FCC proposal would make it easier for smartphones to link to satellites
More carriers could use satellites to provide coverage in remote areas.
Satellite-to-phone service is only just getting started, and the Federal Communications Commission (FCC) wants to give a boost. The regulator is proposing rules that would make it easier for phone carriers and satellite operators to provide coverage in remote and underserved areas. Under the plan, satellite companies teaming with cellular providers could get FCC permission to operate on some licensed, flexible wireless spectrum normally reserved for ground-based service.
Operators would have to meet certain requirements. They'd have to use non-geostationary orbit satellites, and get leases from terrestrial spectrum owners in a given area. After that, though, they could provide outdoor service even in areas where cellphones are completely non-functional.

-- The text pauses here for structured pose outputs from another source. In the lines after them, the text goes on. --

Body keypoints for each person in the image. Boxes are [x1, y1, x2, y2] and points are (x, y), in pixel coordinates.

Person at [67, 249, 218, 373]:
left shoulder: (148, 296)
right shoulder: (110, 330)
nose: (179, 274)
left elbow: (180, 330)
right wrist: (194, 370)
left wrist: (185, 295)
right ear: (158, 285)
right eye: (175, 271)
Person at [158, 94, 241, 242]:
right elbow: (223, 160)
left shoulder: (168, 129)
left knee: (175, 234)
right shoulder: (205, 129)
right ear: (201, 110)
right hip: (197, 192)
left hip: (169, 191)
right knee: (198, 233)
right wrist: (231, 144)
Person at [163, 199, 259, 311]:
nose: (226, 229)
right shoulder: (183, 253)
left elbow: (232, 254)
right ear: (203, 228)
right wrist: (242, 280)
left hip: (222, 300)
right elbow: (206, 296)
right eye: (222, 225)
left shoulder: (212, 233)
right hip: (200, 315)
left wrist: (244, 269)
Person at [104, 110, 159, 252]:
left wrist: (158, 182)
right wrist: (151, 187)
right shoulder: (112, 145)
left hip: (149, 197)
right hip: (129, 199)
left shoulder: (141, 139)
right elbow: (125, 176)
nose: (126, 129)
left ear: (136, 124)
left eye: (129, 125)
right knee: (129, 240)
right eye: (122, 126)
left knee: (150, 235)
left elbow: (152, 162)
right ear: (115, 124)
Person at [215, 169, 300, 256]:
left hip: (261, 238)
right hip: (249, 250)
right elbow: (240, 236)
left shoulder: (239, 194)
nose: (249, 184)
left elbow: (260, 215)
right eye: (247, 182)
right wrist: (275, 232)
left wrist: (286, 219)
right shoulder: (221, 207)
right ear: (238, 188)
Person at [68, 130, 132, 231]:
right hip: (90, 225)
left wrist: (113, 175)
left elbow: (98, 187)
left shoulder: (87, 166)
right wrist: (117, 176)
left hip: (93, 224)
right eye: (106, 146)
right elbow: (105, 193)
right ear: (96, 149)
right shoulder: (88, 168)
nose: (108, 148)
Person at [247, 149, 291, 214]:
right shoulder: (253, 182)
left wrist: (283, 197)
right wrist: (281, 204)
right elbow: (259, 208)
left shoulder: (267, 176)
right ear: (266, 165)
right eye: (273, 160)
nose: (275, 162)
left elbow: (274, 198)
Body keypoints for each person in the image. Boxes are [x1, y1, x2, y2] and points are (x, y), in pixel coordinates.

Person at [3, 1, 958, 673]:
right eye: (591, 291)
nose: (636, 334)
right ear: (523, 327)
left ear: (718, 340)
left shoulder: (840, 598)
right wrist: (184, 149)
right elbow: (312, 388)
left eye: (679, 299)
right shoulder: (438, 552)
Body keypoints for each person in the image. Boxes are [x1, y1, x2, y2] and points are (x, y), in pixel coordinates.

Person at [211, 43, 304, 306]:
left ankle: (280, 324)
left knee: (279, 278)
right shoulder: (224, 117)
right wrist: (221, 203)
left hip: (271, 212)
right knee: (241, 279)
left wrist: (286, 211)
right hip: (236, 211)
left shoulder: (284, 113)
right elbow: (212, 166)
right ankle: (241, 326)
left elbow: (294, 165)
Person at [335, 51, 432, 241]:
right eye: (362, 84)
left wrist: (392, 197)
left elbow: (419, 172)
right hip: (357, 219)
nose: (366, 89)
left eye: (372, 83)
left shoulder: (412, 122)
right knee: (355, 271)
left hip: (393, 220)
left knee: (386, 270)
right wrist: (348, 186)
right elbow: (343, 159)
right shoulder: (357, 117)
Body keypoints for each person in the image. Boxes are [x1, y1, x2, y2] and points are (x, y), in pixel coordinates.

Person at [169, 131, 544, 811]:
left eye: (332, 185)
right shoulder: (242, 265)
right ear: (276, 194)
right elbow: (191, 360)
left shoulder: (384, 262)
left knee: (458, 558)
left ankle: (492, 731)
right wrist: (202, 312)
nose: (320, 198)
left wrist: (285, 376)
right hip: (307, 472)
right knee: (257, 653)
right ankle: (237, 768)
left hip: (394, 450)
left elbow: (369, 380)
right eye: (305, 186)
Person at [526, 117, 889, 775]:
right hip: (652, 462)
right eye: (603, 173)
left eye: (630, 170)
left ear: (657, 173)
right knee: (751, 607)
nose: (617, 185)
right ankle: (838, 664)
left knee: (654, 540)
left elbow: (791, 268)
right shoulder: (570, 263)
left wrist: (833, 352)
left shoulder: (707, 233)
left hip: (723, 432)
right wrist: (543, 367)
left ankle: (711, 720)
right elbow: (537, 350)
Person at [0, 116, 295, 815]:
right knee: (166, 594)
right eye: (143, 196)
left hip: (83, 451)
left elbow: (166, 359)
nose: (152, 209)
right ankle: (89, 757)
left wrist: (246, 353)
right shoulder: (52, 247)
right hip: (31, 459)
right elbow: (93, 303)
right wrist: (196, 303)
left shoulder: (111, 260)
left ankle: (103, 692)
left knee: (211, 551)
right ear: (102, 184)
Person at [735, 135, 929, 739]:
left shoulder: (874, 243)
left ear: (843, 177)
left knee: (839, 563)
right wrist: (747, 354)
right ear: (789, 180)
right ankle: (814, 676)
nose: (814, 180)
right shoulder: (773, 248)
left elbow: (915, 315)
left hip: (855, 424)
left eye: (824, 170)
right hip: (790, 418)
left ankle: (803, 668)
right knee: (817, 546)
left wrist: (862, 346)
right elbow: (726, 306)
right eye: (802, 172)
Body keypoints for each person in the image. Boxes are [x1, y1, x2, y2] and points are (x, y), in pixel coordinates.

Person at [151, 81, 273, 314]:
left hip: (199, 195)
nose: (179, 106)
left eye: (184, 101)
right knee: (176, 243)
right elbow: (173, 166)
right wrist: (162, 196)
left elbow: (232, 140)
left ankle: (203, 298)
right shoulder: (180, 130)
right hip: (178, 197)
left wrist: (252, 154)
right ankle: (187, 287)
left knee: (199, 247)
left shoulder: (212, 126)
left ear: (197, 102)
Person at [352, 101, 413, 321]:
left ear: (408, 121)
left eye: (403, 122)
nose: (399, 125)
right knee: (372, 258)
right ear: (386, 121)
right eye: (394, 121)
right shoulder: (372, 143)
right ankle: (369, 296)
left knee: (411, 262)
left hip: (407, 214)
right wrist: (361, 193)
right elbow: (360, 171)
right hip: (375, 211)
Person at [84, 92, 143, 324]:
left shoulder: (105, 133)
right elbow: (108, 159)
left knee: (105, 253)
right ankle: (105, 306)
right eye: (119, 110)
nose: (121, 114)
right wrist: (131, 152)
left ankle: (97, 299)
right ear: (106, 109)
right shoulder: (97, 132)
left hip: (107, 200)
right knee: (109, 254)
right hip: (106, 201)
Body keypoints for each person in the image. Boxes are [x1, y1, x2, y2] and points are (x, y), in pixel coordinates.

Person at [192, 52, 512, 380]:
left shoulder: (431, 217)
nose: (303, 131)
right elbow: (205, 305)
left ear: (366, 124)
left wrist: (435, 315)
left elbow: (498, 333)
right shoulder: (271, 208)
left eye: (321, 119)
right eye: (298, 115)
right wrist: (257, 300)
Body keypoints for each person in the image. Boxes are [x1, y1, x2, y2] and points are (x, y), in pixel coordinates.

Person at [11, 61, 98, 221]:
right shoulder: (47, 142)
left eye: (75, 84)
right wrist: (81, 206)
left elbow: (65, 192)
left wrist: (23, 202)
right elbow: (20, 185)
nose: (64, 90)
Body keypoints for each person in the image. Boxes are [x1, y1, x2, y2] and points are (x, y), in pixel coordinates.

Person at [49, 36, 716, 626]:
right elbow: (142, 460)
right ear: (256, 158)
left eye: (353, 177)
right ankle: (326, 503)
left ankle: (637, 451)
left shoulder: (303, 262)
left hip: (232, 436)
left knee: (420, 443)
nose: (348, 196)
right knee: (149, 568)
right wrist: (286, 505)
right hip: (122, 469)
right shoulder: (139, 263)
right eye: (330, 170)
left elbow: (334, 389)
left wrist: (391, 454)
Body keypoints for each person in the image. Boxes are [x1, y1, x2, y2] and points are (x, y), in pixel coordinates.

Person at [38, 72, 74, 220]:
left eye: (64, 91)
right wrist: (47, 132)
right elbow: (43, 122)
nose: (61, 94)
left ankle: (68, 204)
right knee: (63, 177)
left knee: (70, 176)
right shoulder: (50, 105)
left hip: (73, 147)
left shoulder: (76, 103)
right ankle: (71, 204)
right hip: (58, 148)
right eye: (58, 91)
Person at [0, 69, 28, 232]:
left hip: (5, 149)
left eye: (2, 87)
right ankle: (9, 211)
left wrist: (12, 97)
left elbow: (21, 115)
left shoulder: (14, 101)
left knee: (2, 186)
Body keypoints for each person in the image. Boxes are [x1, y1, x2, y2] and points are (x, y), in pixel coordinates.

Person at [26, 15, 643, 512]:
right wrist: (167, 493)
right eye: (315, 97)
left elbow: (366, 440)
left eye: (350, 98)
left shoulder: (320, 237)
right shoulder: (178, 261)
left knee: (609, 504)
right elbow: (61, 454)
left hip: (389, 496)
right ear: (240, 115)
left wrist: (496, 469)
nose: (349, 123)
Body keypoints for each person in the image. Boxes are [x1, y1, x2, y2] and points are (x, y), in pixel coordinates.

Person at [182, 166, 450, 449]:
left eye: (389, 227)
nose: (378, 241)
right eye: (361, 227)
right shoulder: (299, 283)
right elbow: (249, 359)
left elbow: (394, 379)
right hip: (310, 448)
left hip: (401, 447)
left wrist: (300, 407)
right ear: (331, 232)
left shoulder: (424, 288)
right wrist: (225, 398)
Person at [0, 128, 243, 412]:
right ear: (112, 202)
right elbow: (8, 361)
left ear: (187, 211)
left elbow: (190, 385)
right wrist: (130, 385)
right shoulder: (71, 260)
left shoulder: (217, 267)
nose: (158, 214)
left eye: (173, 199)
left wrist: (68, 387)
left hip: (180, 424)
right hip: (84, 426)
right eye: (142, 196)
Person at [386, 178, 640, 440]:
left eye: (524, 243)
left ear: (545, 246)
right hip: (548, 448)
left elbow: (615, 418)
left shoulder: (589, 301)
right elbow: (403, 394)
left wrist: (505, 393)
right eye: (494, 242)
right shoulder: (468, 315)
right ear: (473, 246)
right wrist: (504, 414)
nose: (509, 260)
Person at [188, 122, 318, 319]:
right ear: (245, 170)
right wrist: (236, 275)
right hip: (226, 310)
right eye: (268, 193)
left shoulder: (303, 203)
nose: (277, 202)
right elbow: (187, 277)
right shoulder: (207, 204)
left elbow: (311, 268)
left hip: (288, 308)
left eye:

Few devices support satellite connections so far. Apple's iPhone 14 family can use satellites to send emergency messages. Qualcomm's Snapdragon Satellite enables texting off the grid, but only for Android phones using Snapdragon systems-on-chip and the X70 modem. It won't arrive until the second half of 2023, however. Carrier partnerships also won't kick off in earnest until T-Mobile and SpaceX roll out their Starlink-based collaboration. Testing for that begins later this year, although it should work with both standard texting as well as some messaging apps.
The technology usually depends on line of sight to a satellite, and the limited bandwidth of existing solutions makes them impractical for significant data transfers. However, they can help you reach first responders during a hike or confirm your arrival at a camp site in the wilderness. Eventually, the hope is to use satellites for general data.
The FCC is looking for public input on how the satellite-to-cell rules would bolster access to 911 and Wireless Emergency Alerts. The agency is also exploring whether or not it can apply the framework to other purposes, regions and wireless bands. If the proposal moves ahead, though, carriers beyond T-Mobile may have a relatively easy time filling (some) gaps in their networks.